--- start Passage given ---

4

I have an input file I need to extract words from. The words can only contain letters and numbers so anything else will be treated as a delimiter. I tried fscanf,fgets+sscanf and strtok but nothing seems to work.

while(!feof(file))
{
    fscanf(file,"%s",string);
    printf("%s\n",string);
}

Above one clearly doesn't work because it doesn't use any delimiters so I replaced the line with this:

 fscanf(file,"%[A-z]",string);

It reads the first word fine but the file pointer keeps rewinding so it reads the first word over and over.

So I used fgets to read the first line and use sscanf:

sscanf(line,"%[A-z]%n,word,len);
line+=len;

This one doesn't work either because whatever I try I can't move the pointer to the right place. I tried strtok but I can't find how to set delimitters

while(p != NULL) {
printf("%s\n", p);
p = strtok(NULL, " ");

This one obviously take blank character as a delimitter but I have literally 100s of delimitters.

Am I missing something here becasue extracting words from a file seemed a simple concept at first but nothing I try really works?

Ihateparsing
  • 55
  • 1
  • 5

4 Answers4

3

Consider building a minimal lexer. When in state word it would remain in it as long as it sees letters and numbers. It would switch to state delimiter when encountering something else. Then it could do an exact opposite in the state delimiter.

Here's an example of a simple state machine which might be helpful. For the sake of brevity it works only with digits. echo "2341,452(42 555" | ./main will print each number in a separate line. It's not a lexer but the idea of switching between states is quite similar.

#include <stdio.h>
#include <string.h>

int main() {
  static const int WORD = 1, DELIM = 2, BUFLEN = 1024;
  int state = WORD, ptr = 0;
  char buffer[BUFLEN], *digits = "1234567890";
  while ((c = getchar()) != EOF) {
    if (strchr(digits, c)) {
      if (WORD == state) {
        buffer[ptr++] = c;
      } else {
        buffer[0] = c;
        ptr = 1;
      }
      state = WORD;
    } else {
      if (WORD == state) {
        buffer[ptr] = '\0';
        printf("%s\n", buffer);
      }
      state = DELIM;
    }
  }
  return 0;
}

If the number of states increases you can consider replacing if statements checking the current state with switch blocks. The performance can be increased by replacing getchar with reading a whole block of the input to a temporary buffer and iterating through it.

--- end Passage given ---

Exercise set:
A. Return every line of the picture-based spatial listing verbatim, and leave the pictures out.
B. Resume the forum thread on extracting words from a file in C, starting right after its last sentence.

--- start Exercise data ---

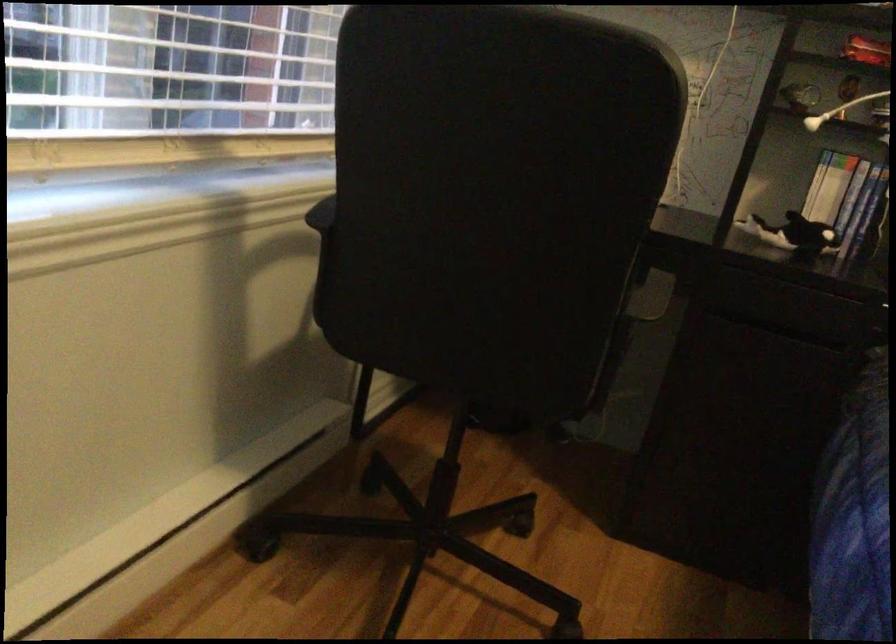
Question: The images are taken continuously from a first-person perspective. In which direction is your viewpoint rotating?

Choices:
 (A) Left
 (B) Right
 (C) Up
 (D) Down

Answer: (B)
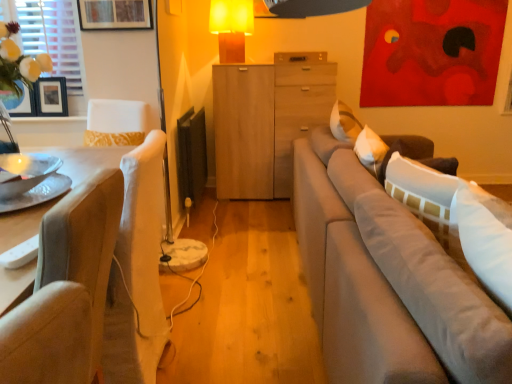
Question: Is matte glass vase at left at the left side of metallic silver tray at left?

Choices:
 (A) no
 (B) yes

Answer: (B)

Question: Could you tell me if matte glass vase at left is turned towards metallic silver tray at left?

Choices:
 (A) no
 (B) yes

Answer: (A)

--- end Exercise data ---

Task-by-task answers:
A.
Question: The images are taken continuously from a first-person perspective. In which direction is your viewpoint rotating?

Choices:
 (A) Left
 (B) Right
 (C) Up
 (D) Down

Answer: (B)
Question: Is matte glass vase at left at the left side of metallic silver tray at left?

Choices:
 (A) no
 (B) yes

Answer: (B)

Question: Could you tell me if matte glass vase at left is turned towards metallic silver tray at left?

Choices:
 (A) no
 (B) yes

Answer: (A)

B.
In case of having to deal with a more complex input file format you can use lexical analysers generators such as flex. They can do the job of defining state transitions and other parts of lexer generation for you.

Jan
  • 11,636
  • 38
  • 47
2

Several points:

First of all, do not use feof(file) as your loop condition; feof won't return true until after you attempt to read past the end of the file, so your loop will execute once too often.

Second, you mentioned this:

fscanf(file,"%[A-z]",string);

It reads the first word fine but the file pointer keeps rewinding so it reads the first word over and over.

That's not quite what's happening; if the next character in the stream doesn't match the format specifier, scanf returns without having read anything, and string is unmodified.

Here's a simple, if inelegant, method: it reads one character at a time from the input file, checks to see if it's either an alpha or a digit, and if it is, adds it to a string.

#include <stdio.h>
#include <ctype.h>

int get_next_word(FILE *file, char *word, size_t wordSize)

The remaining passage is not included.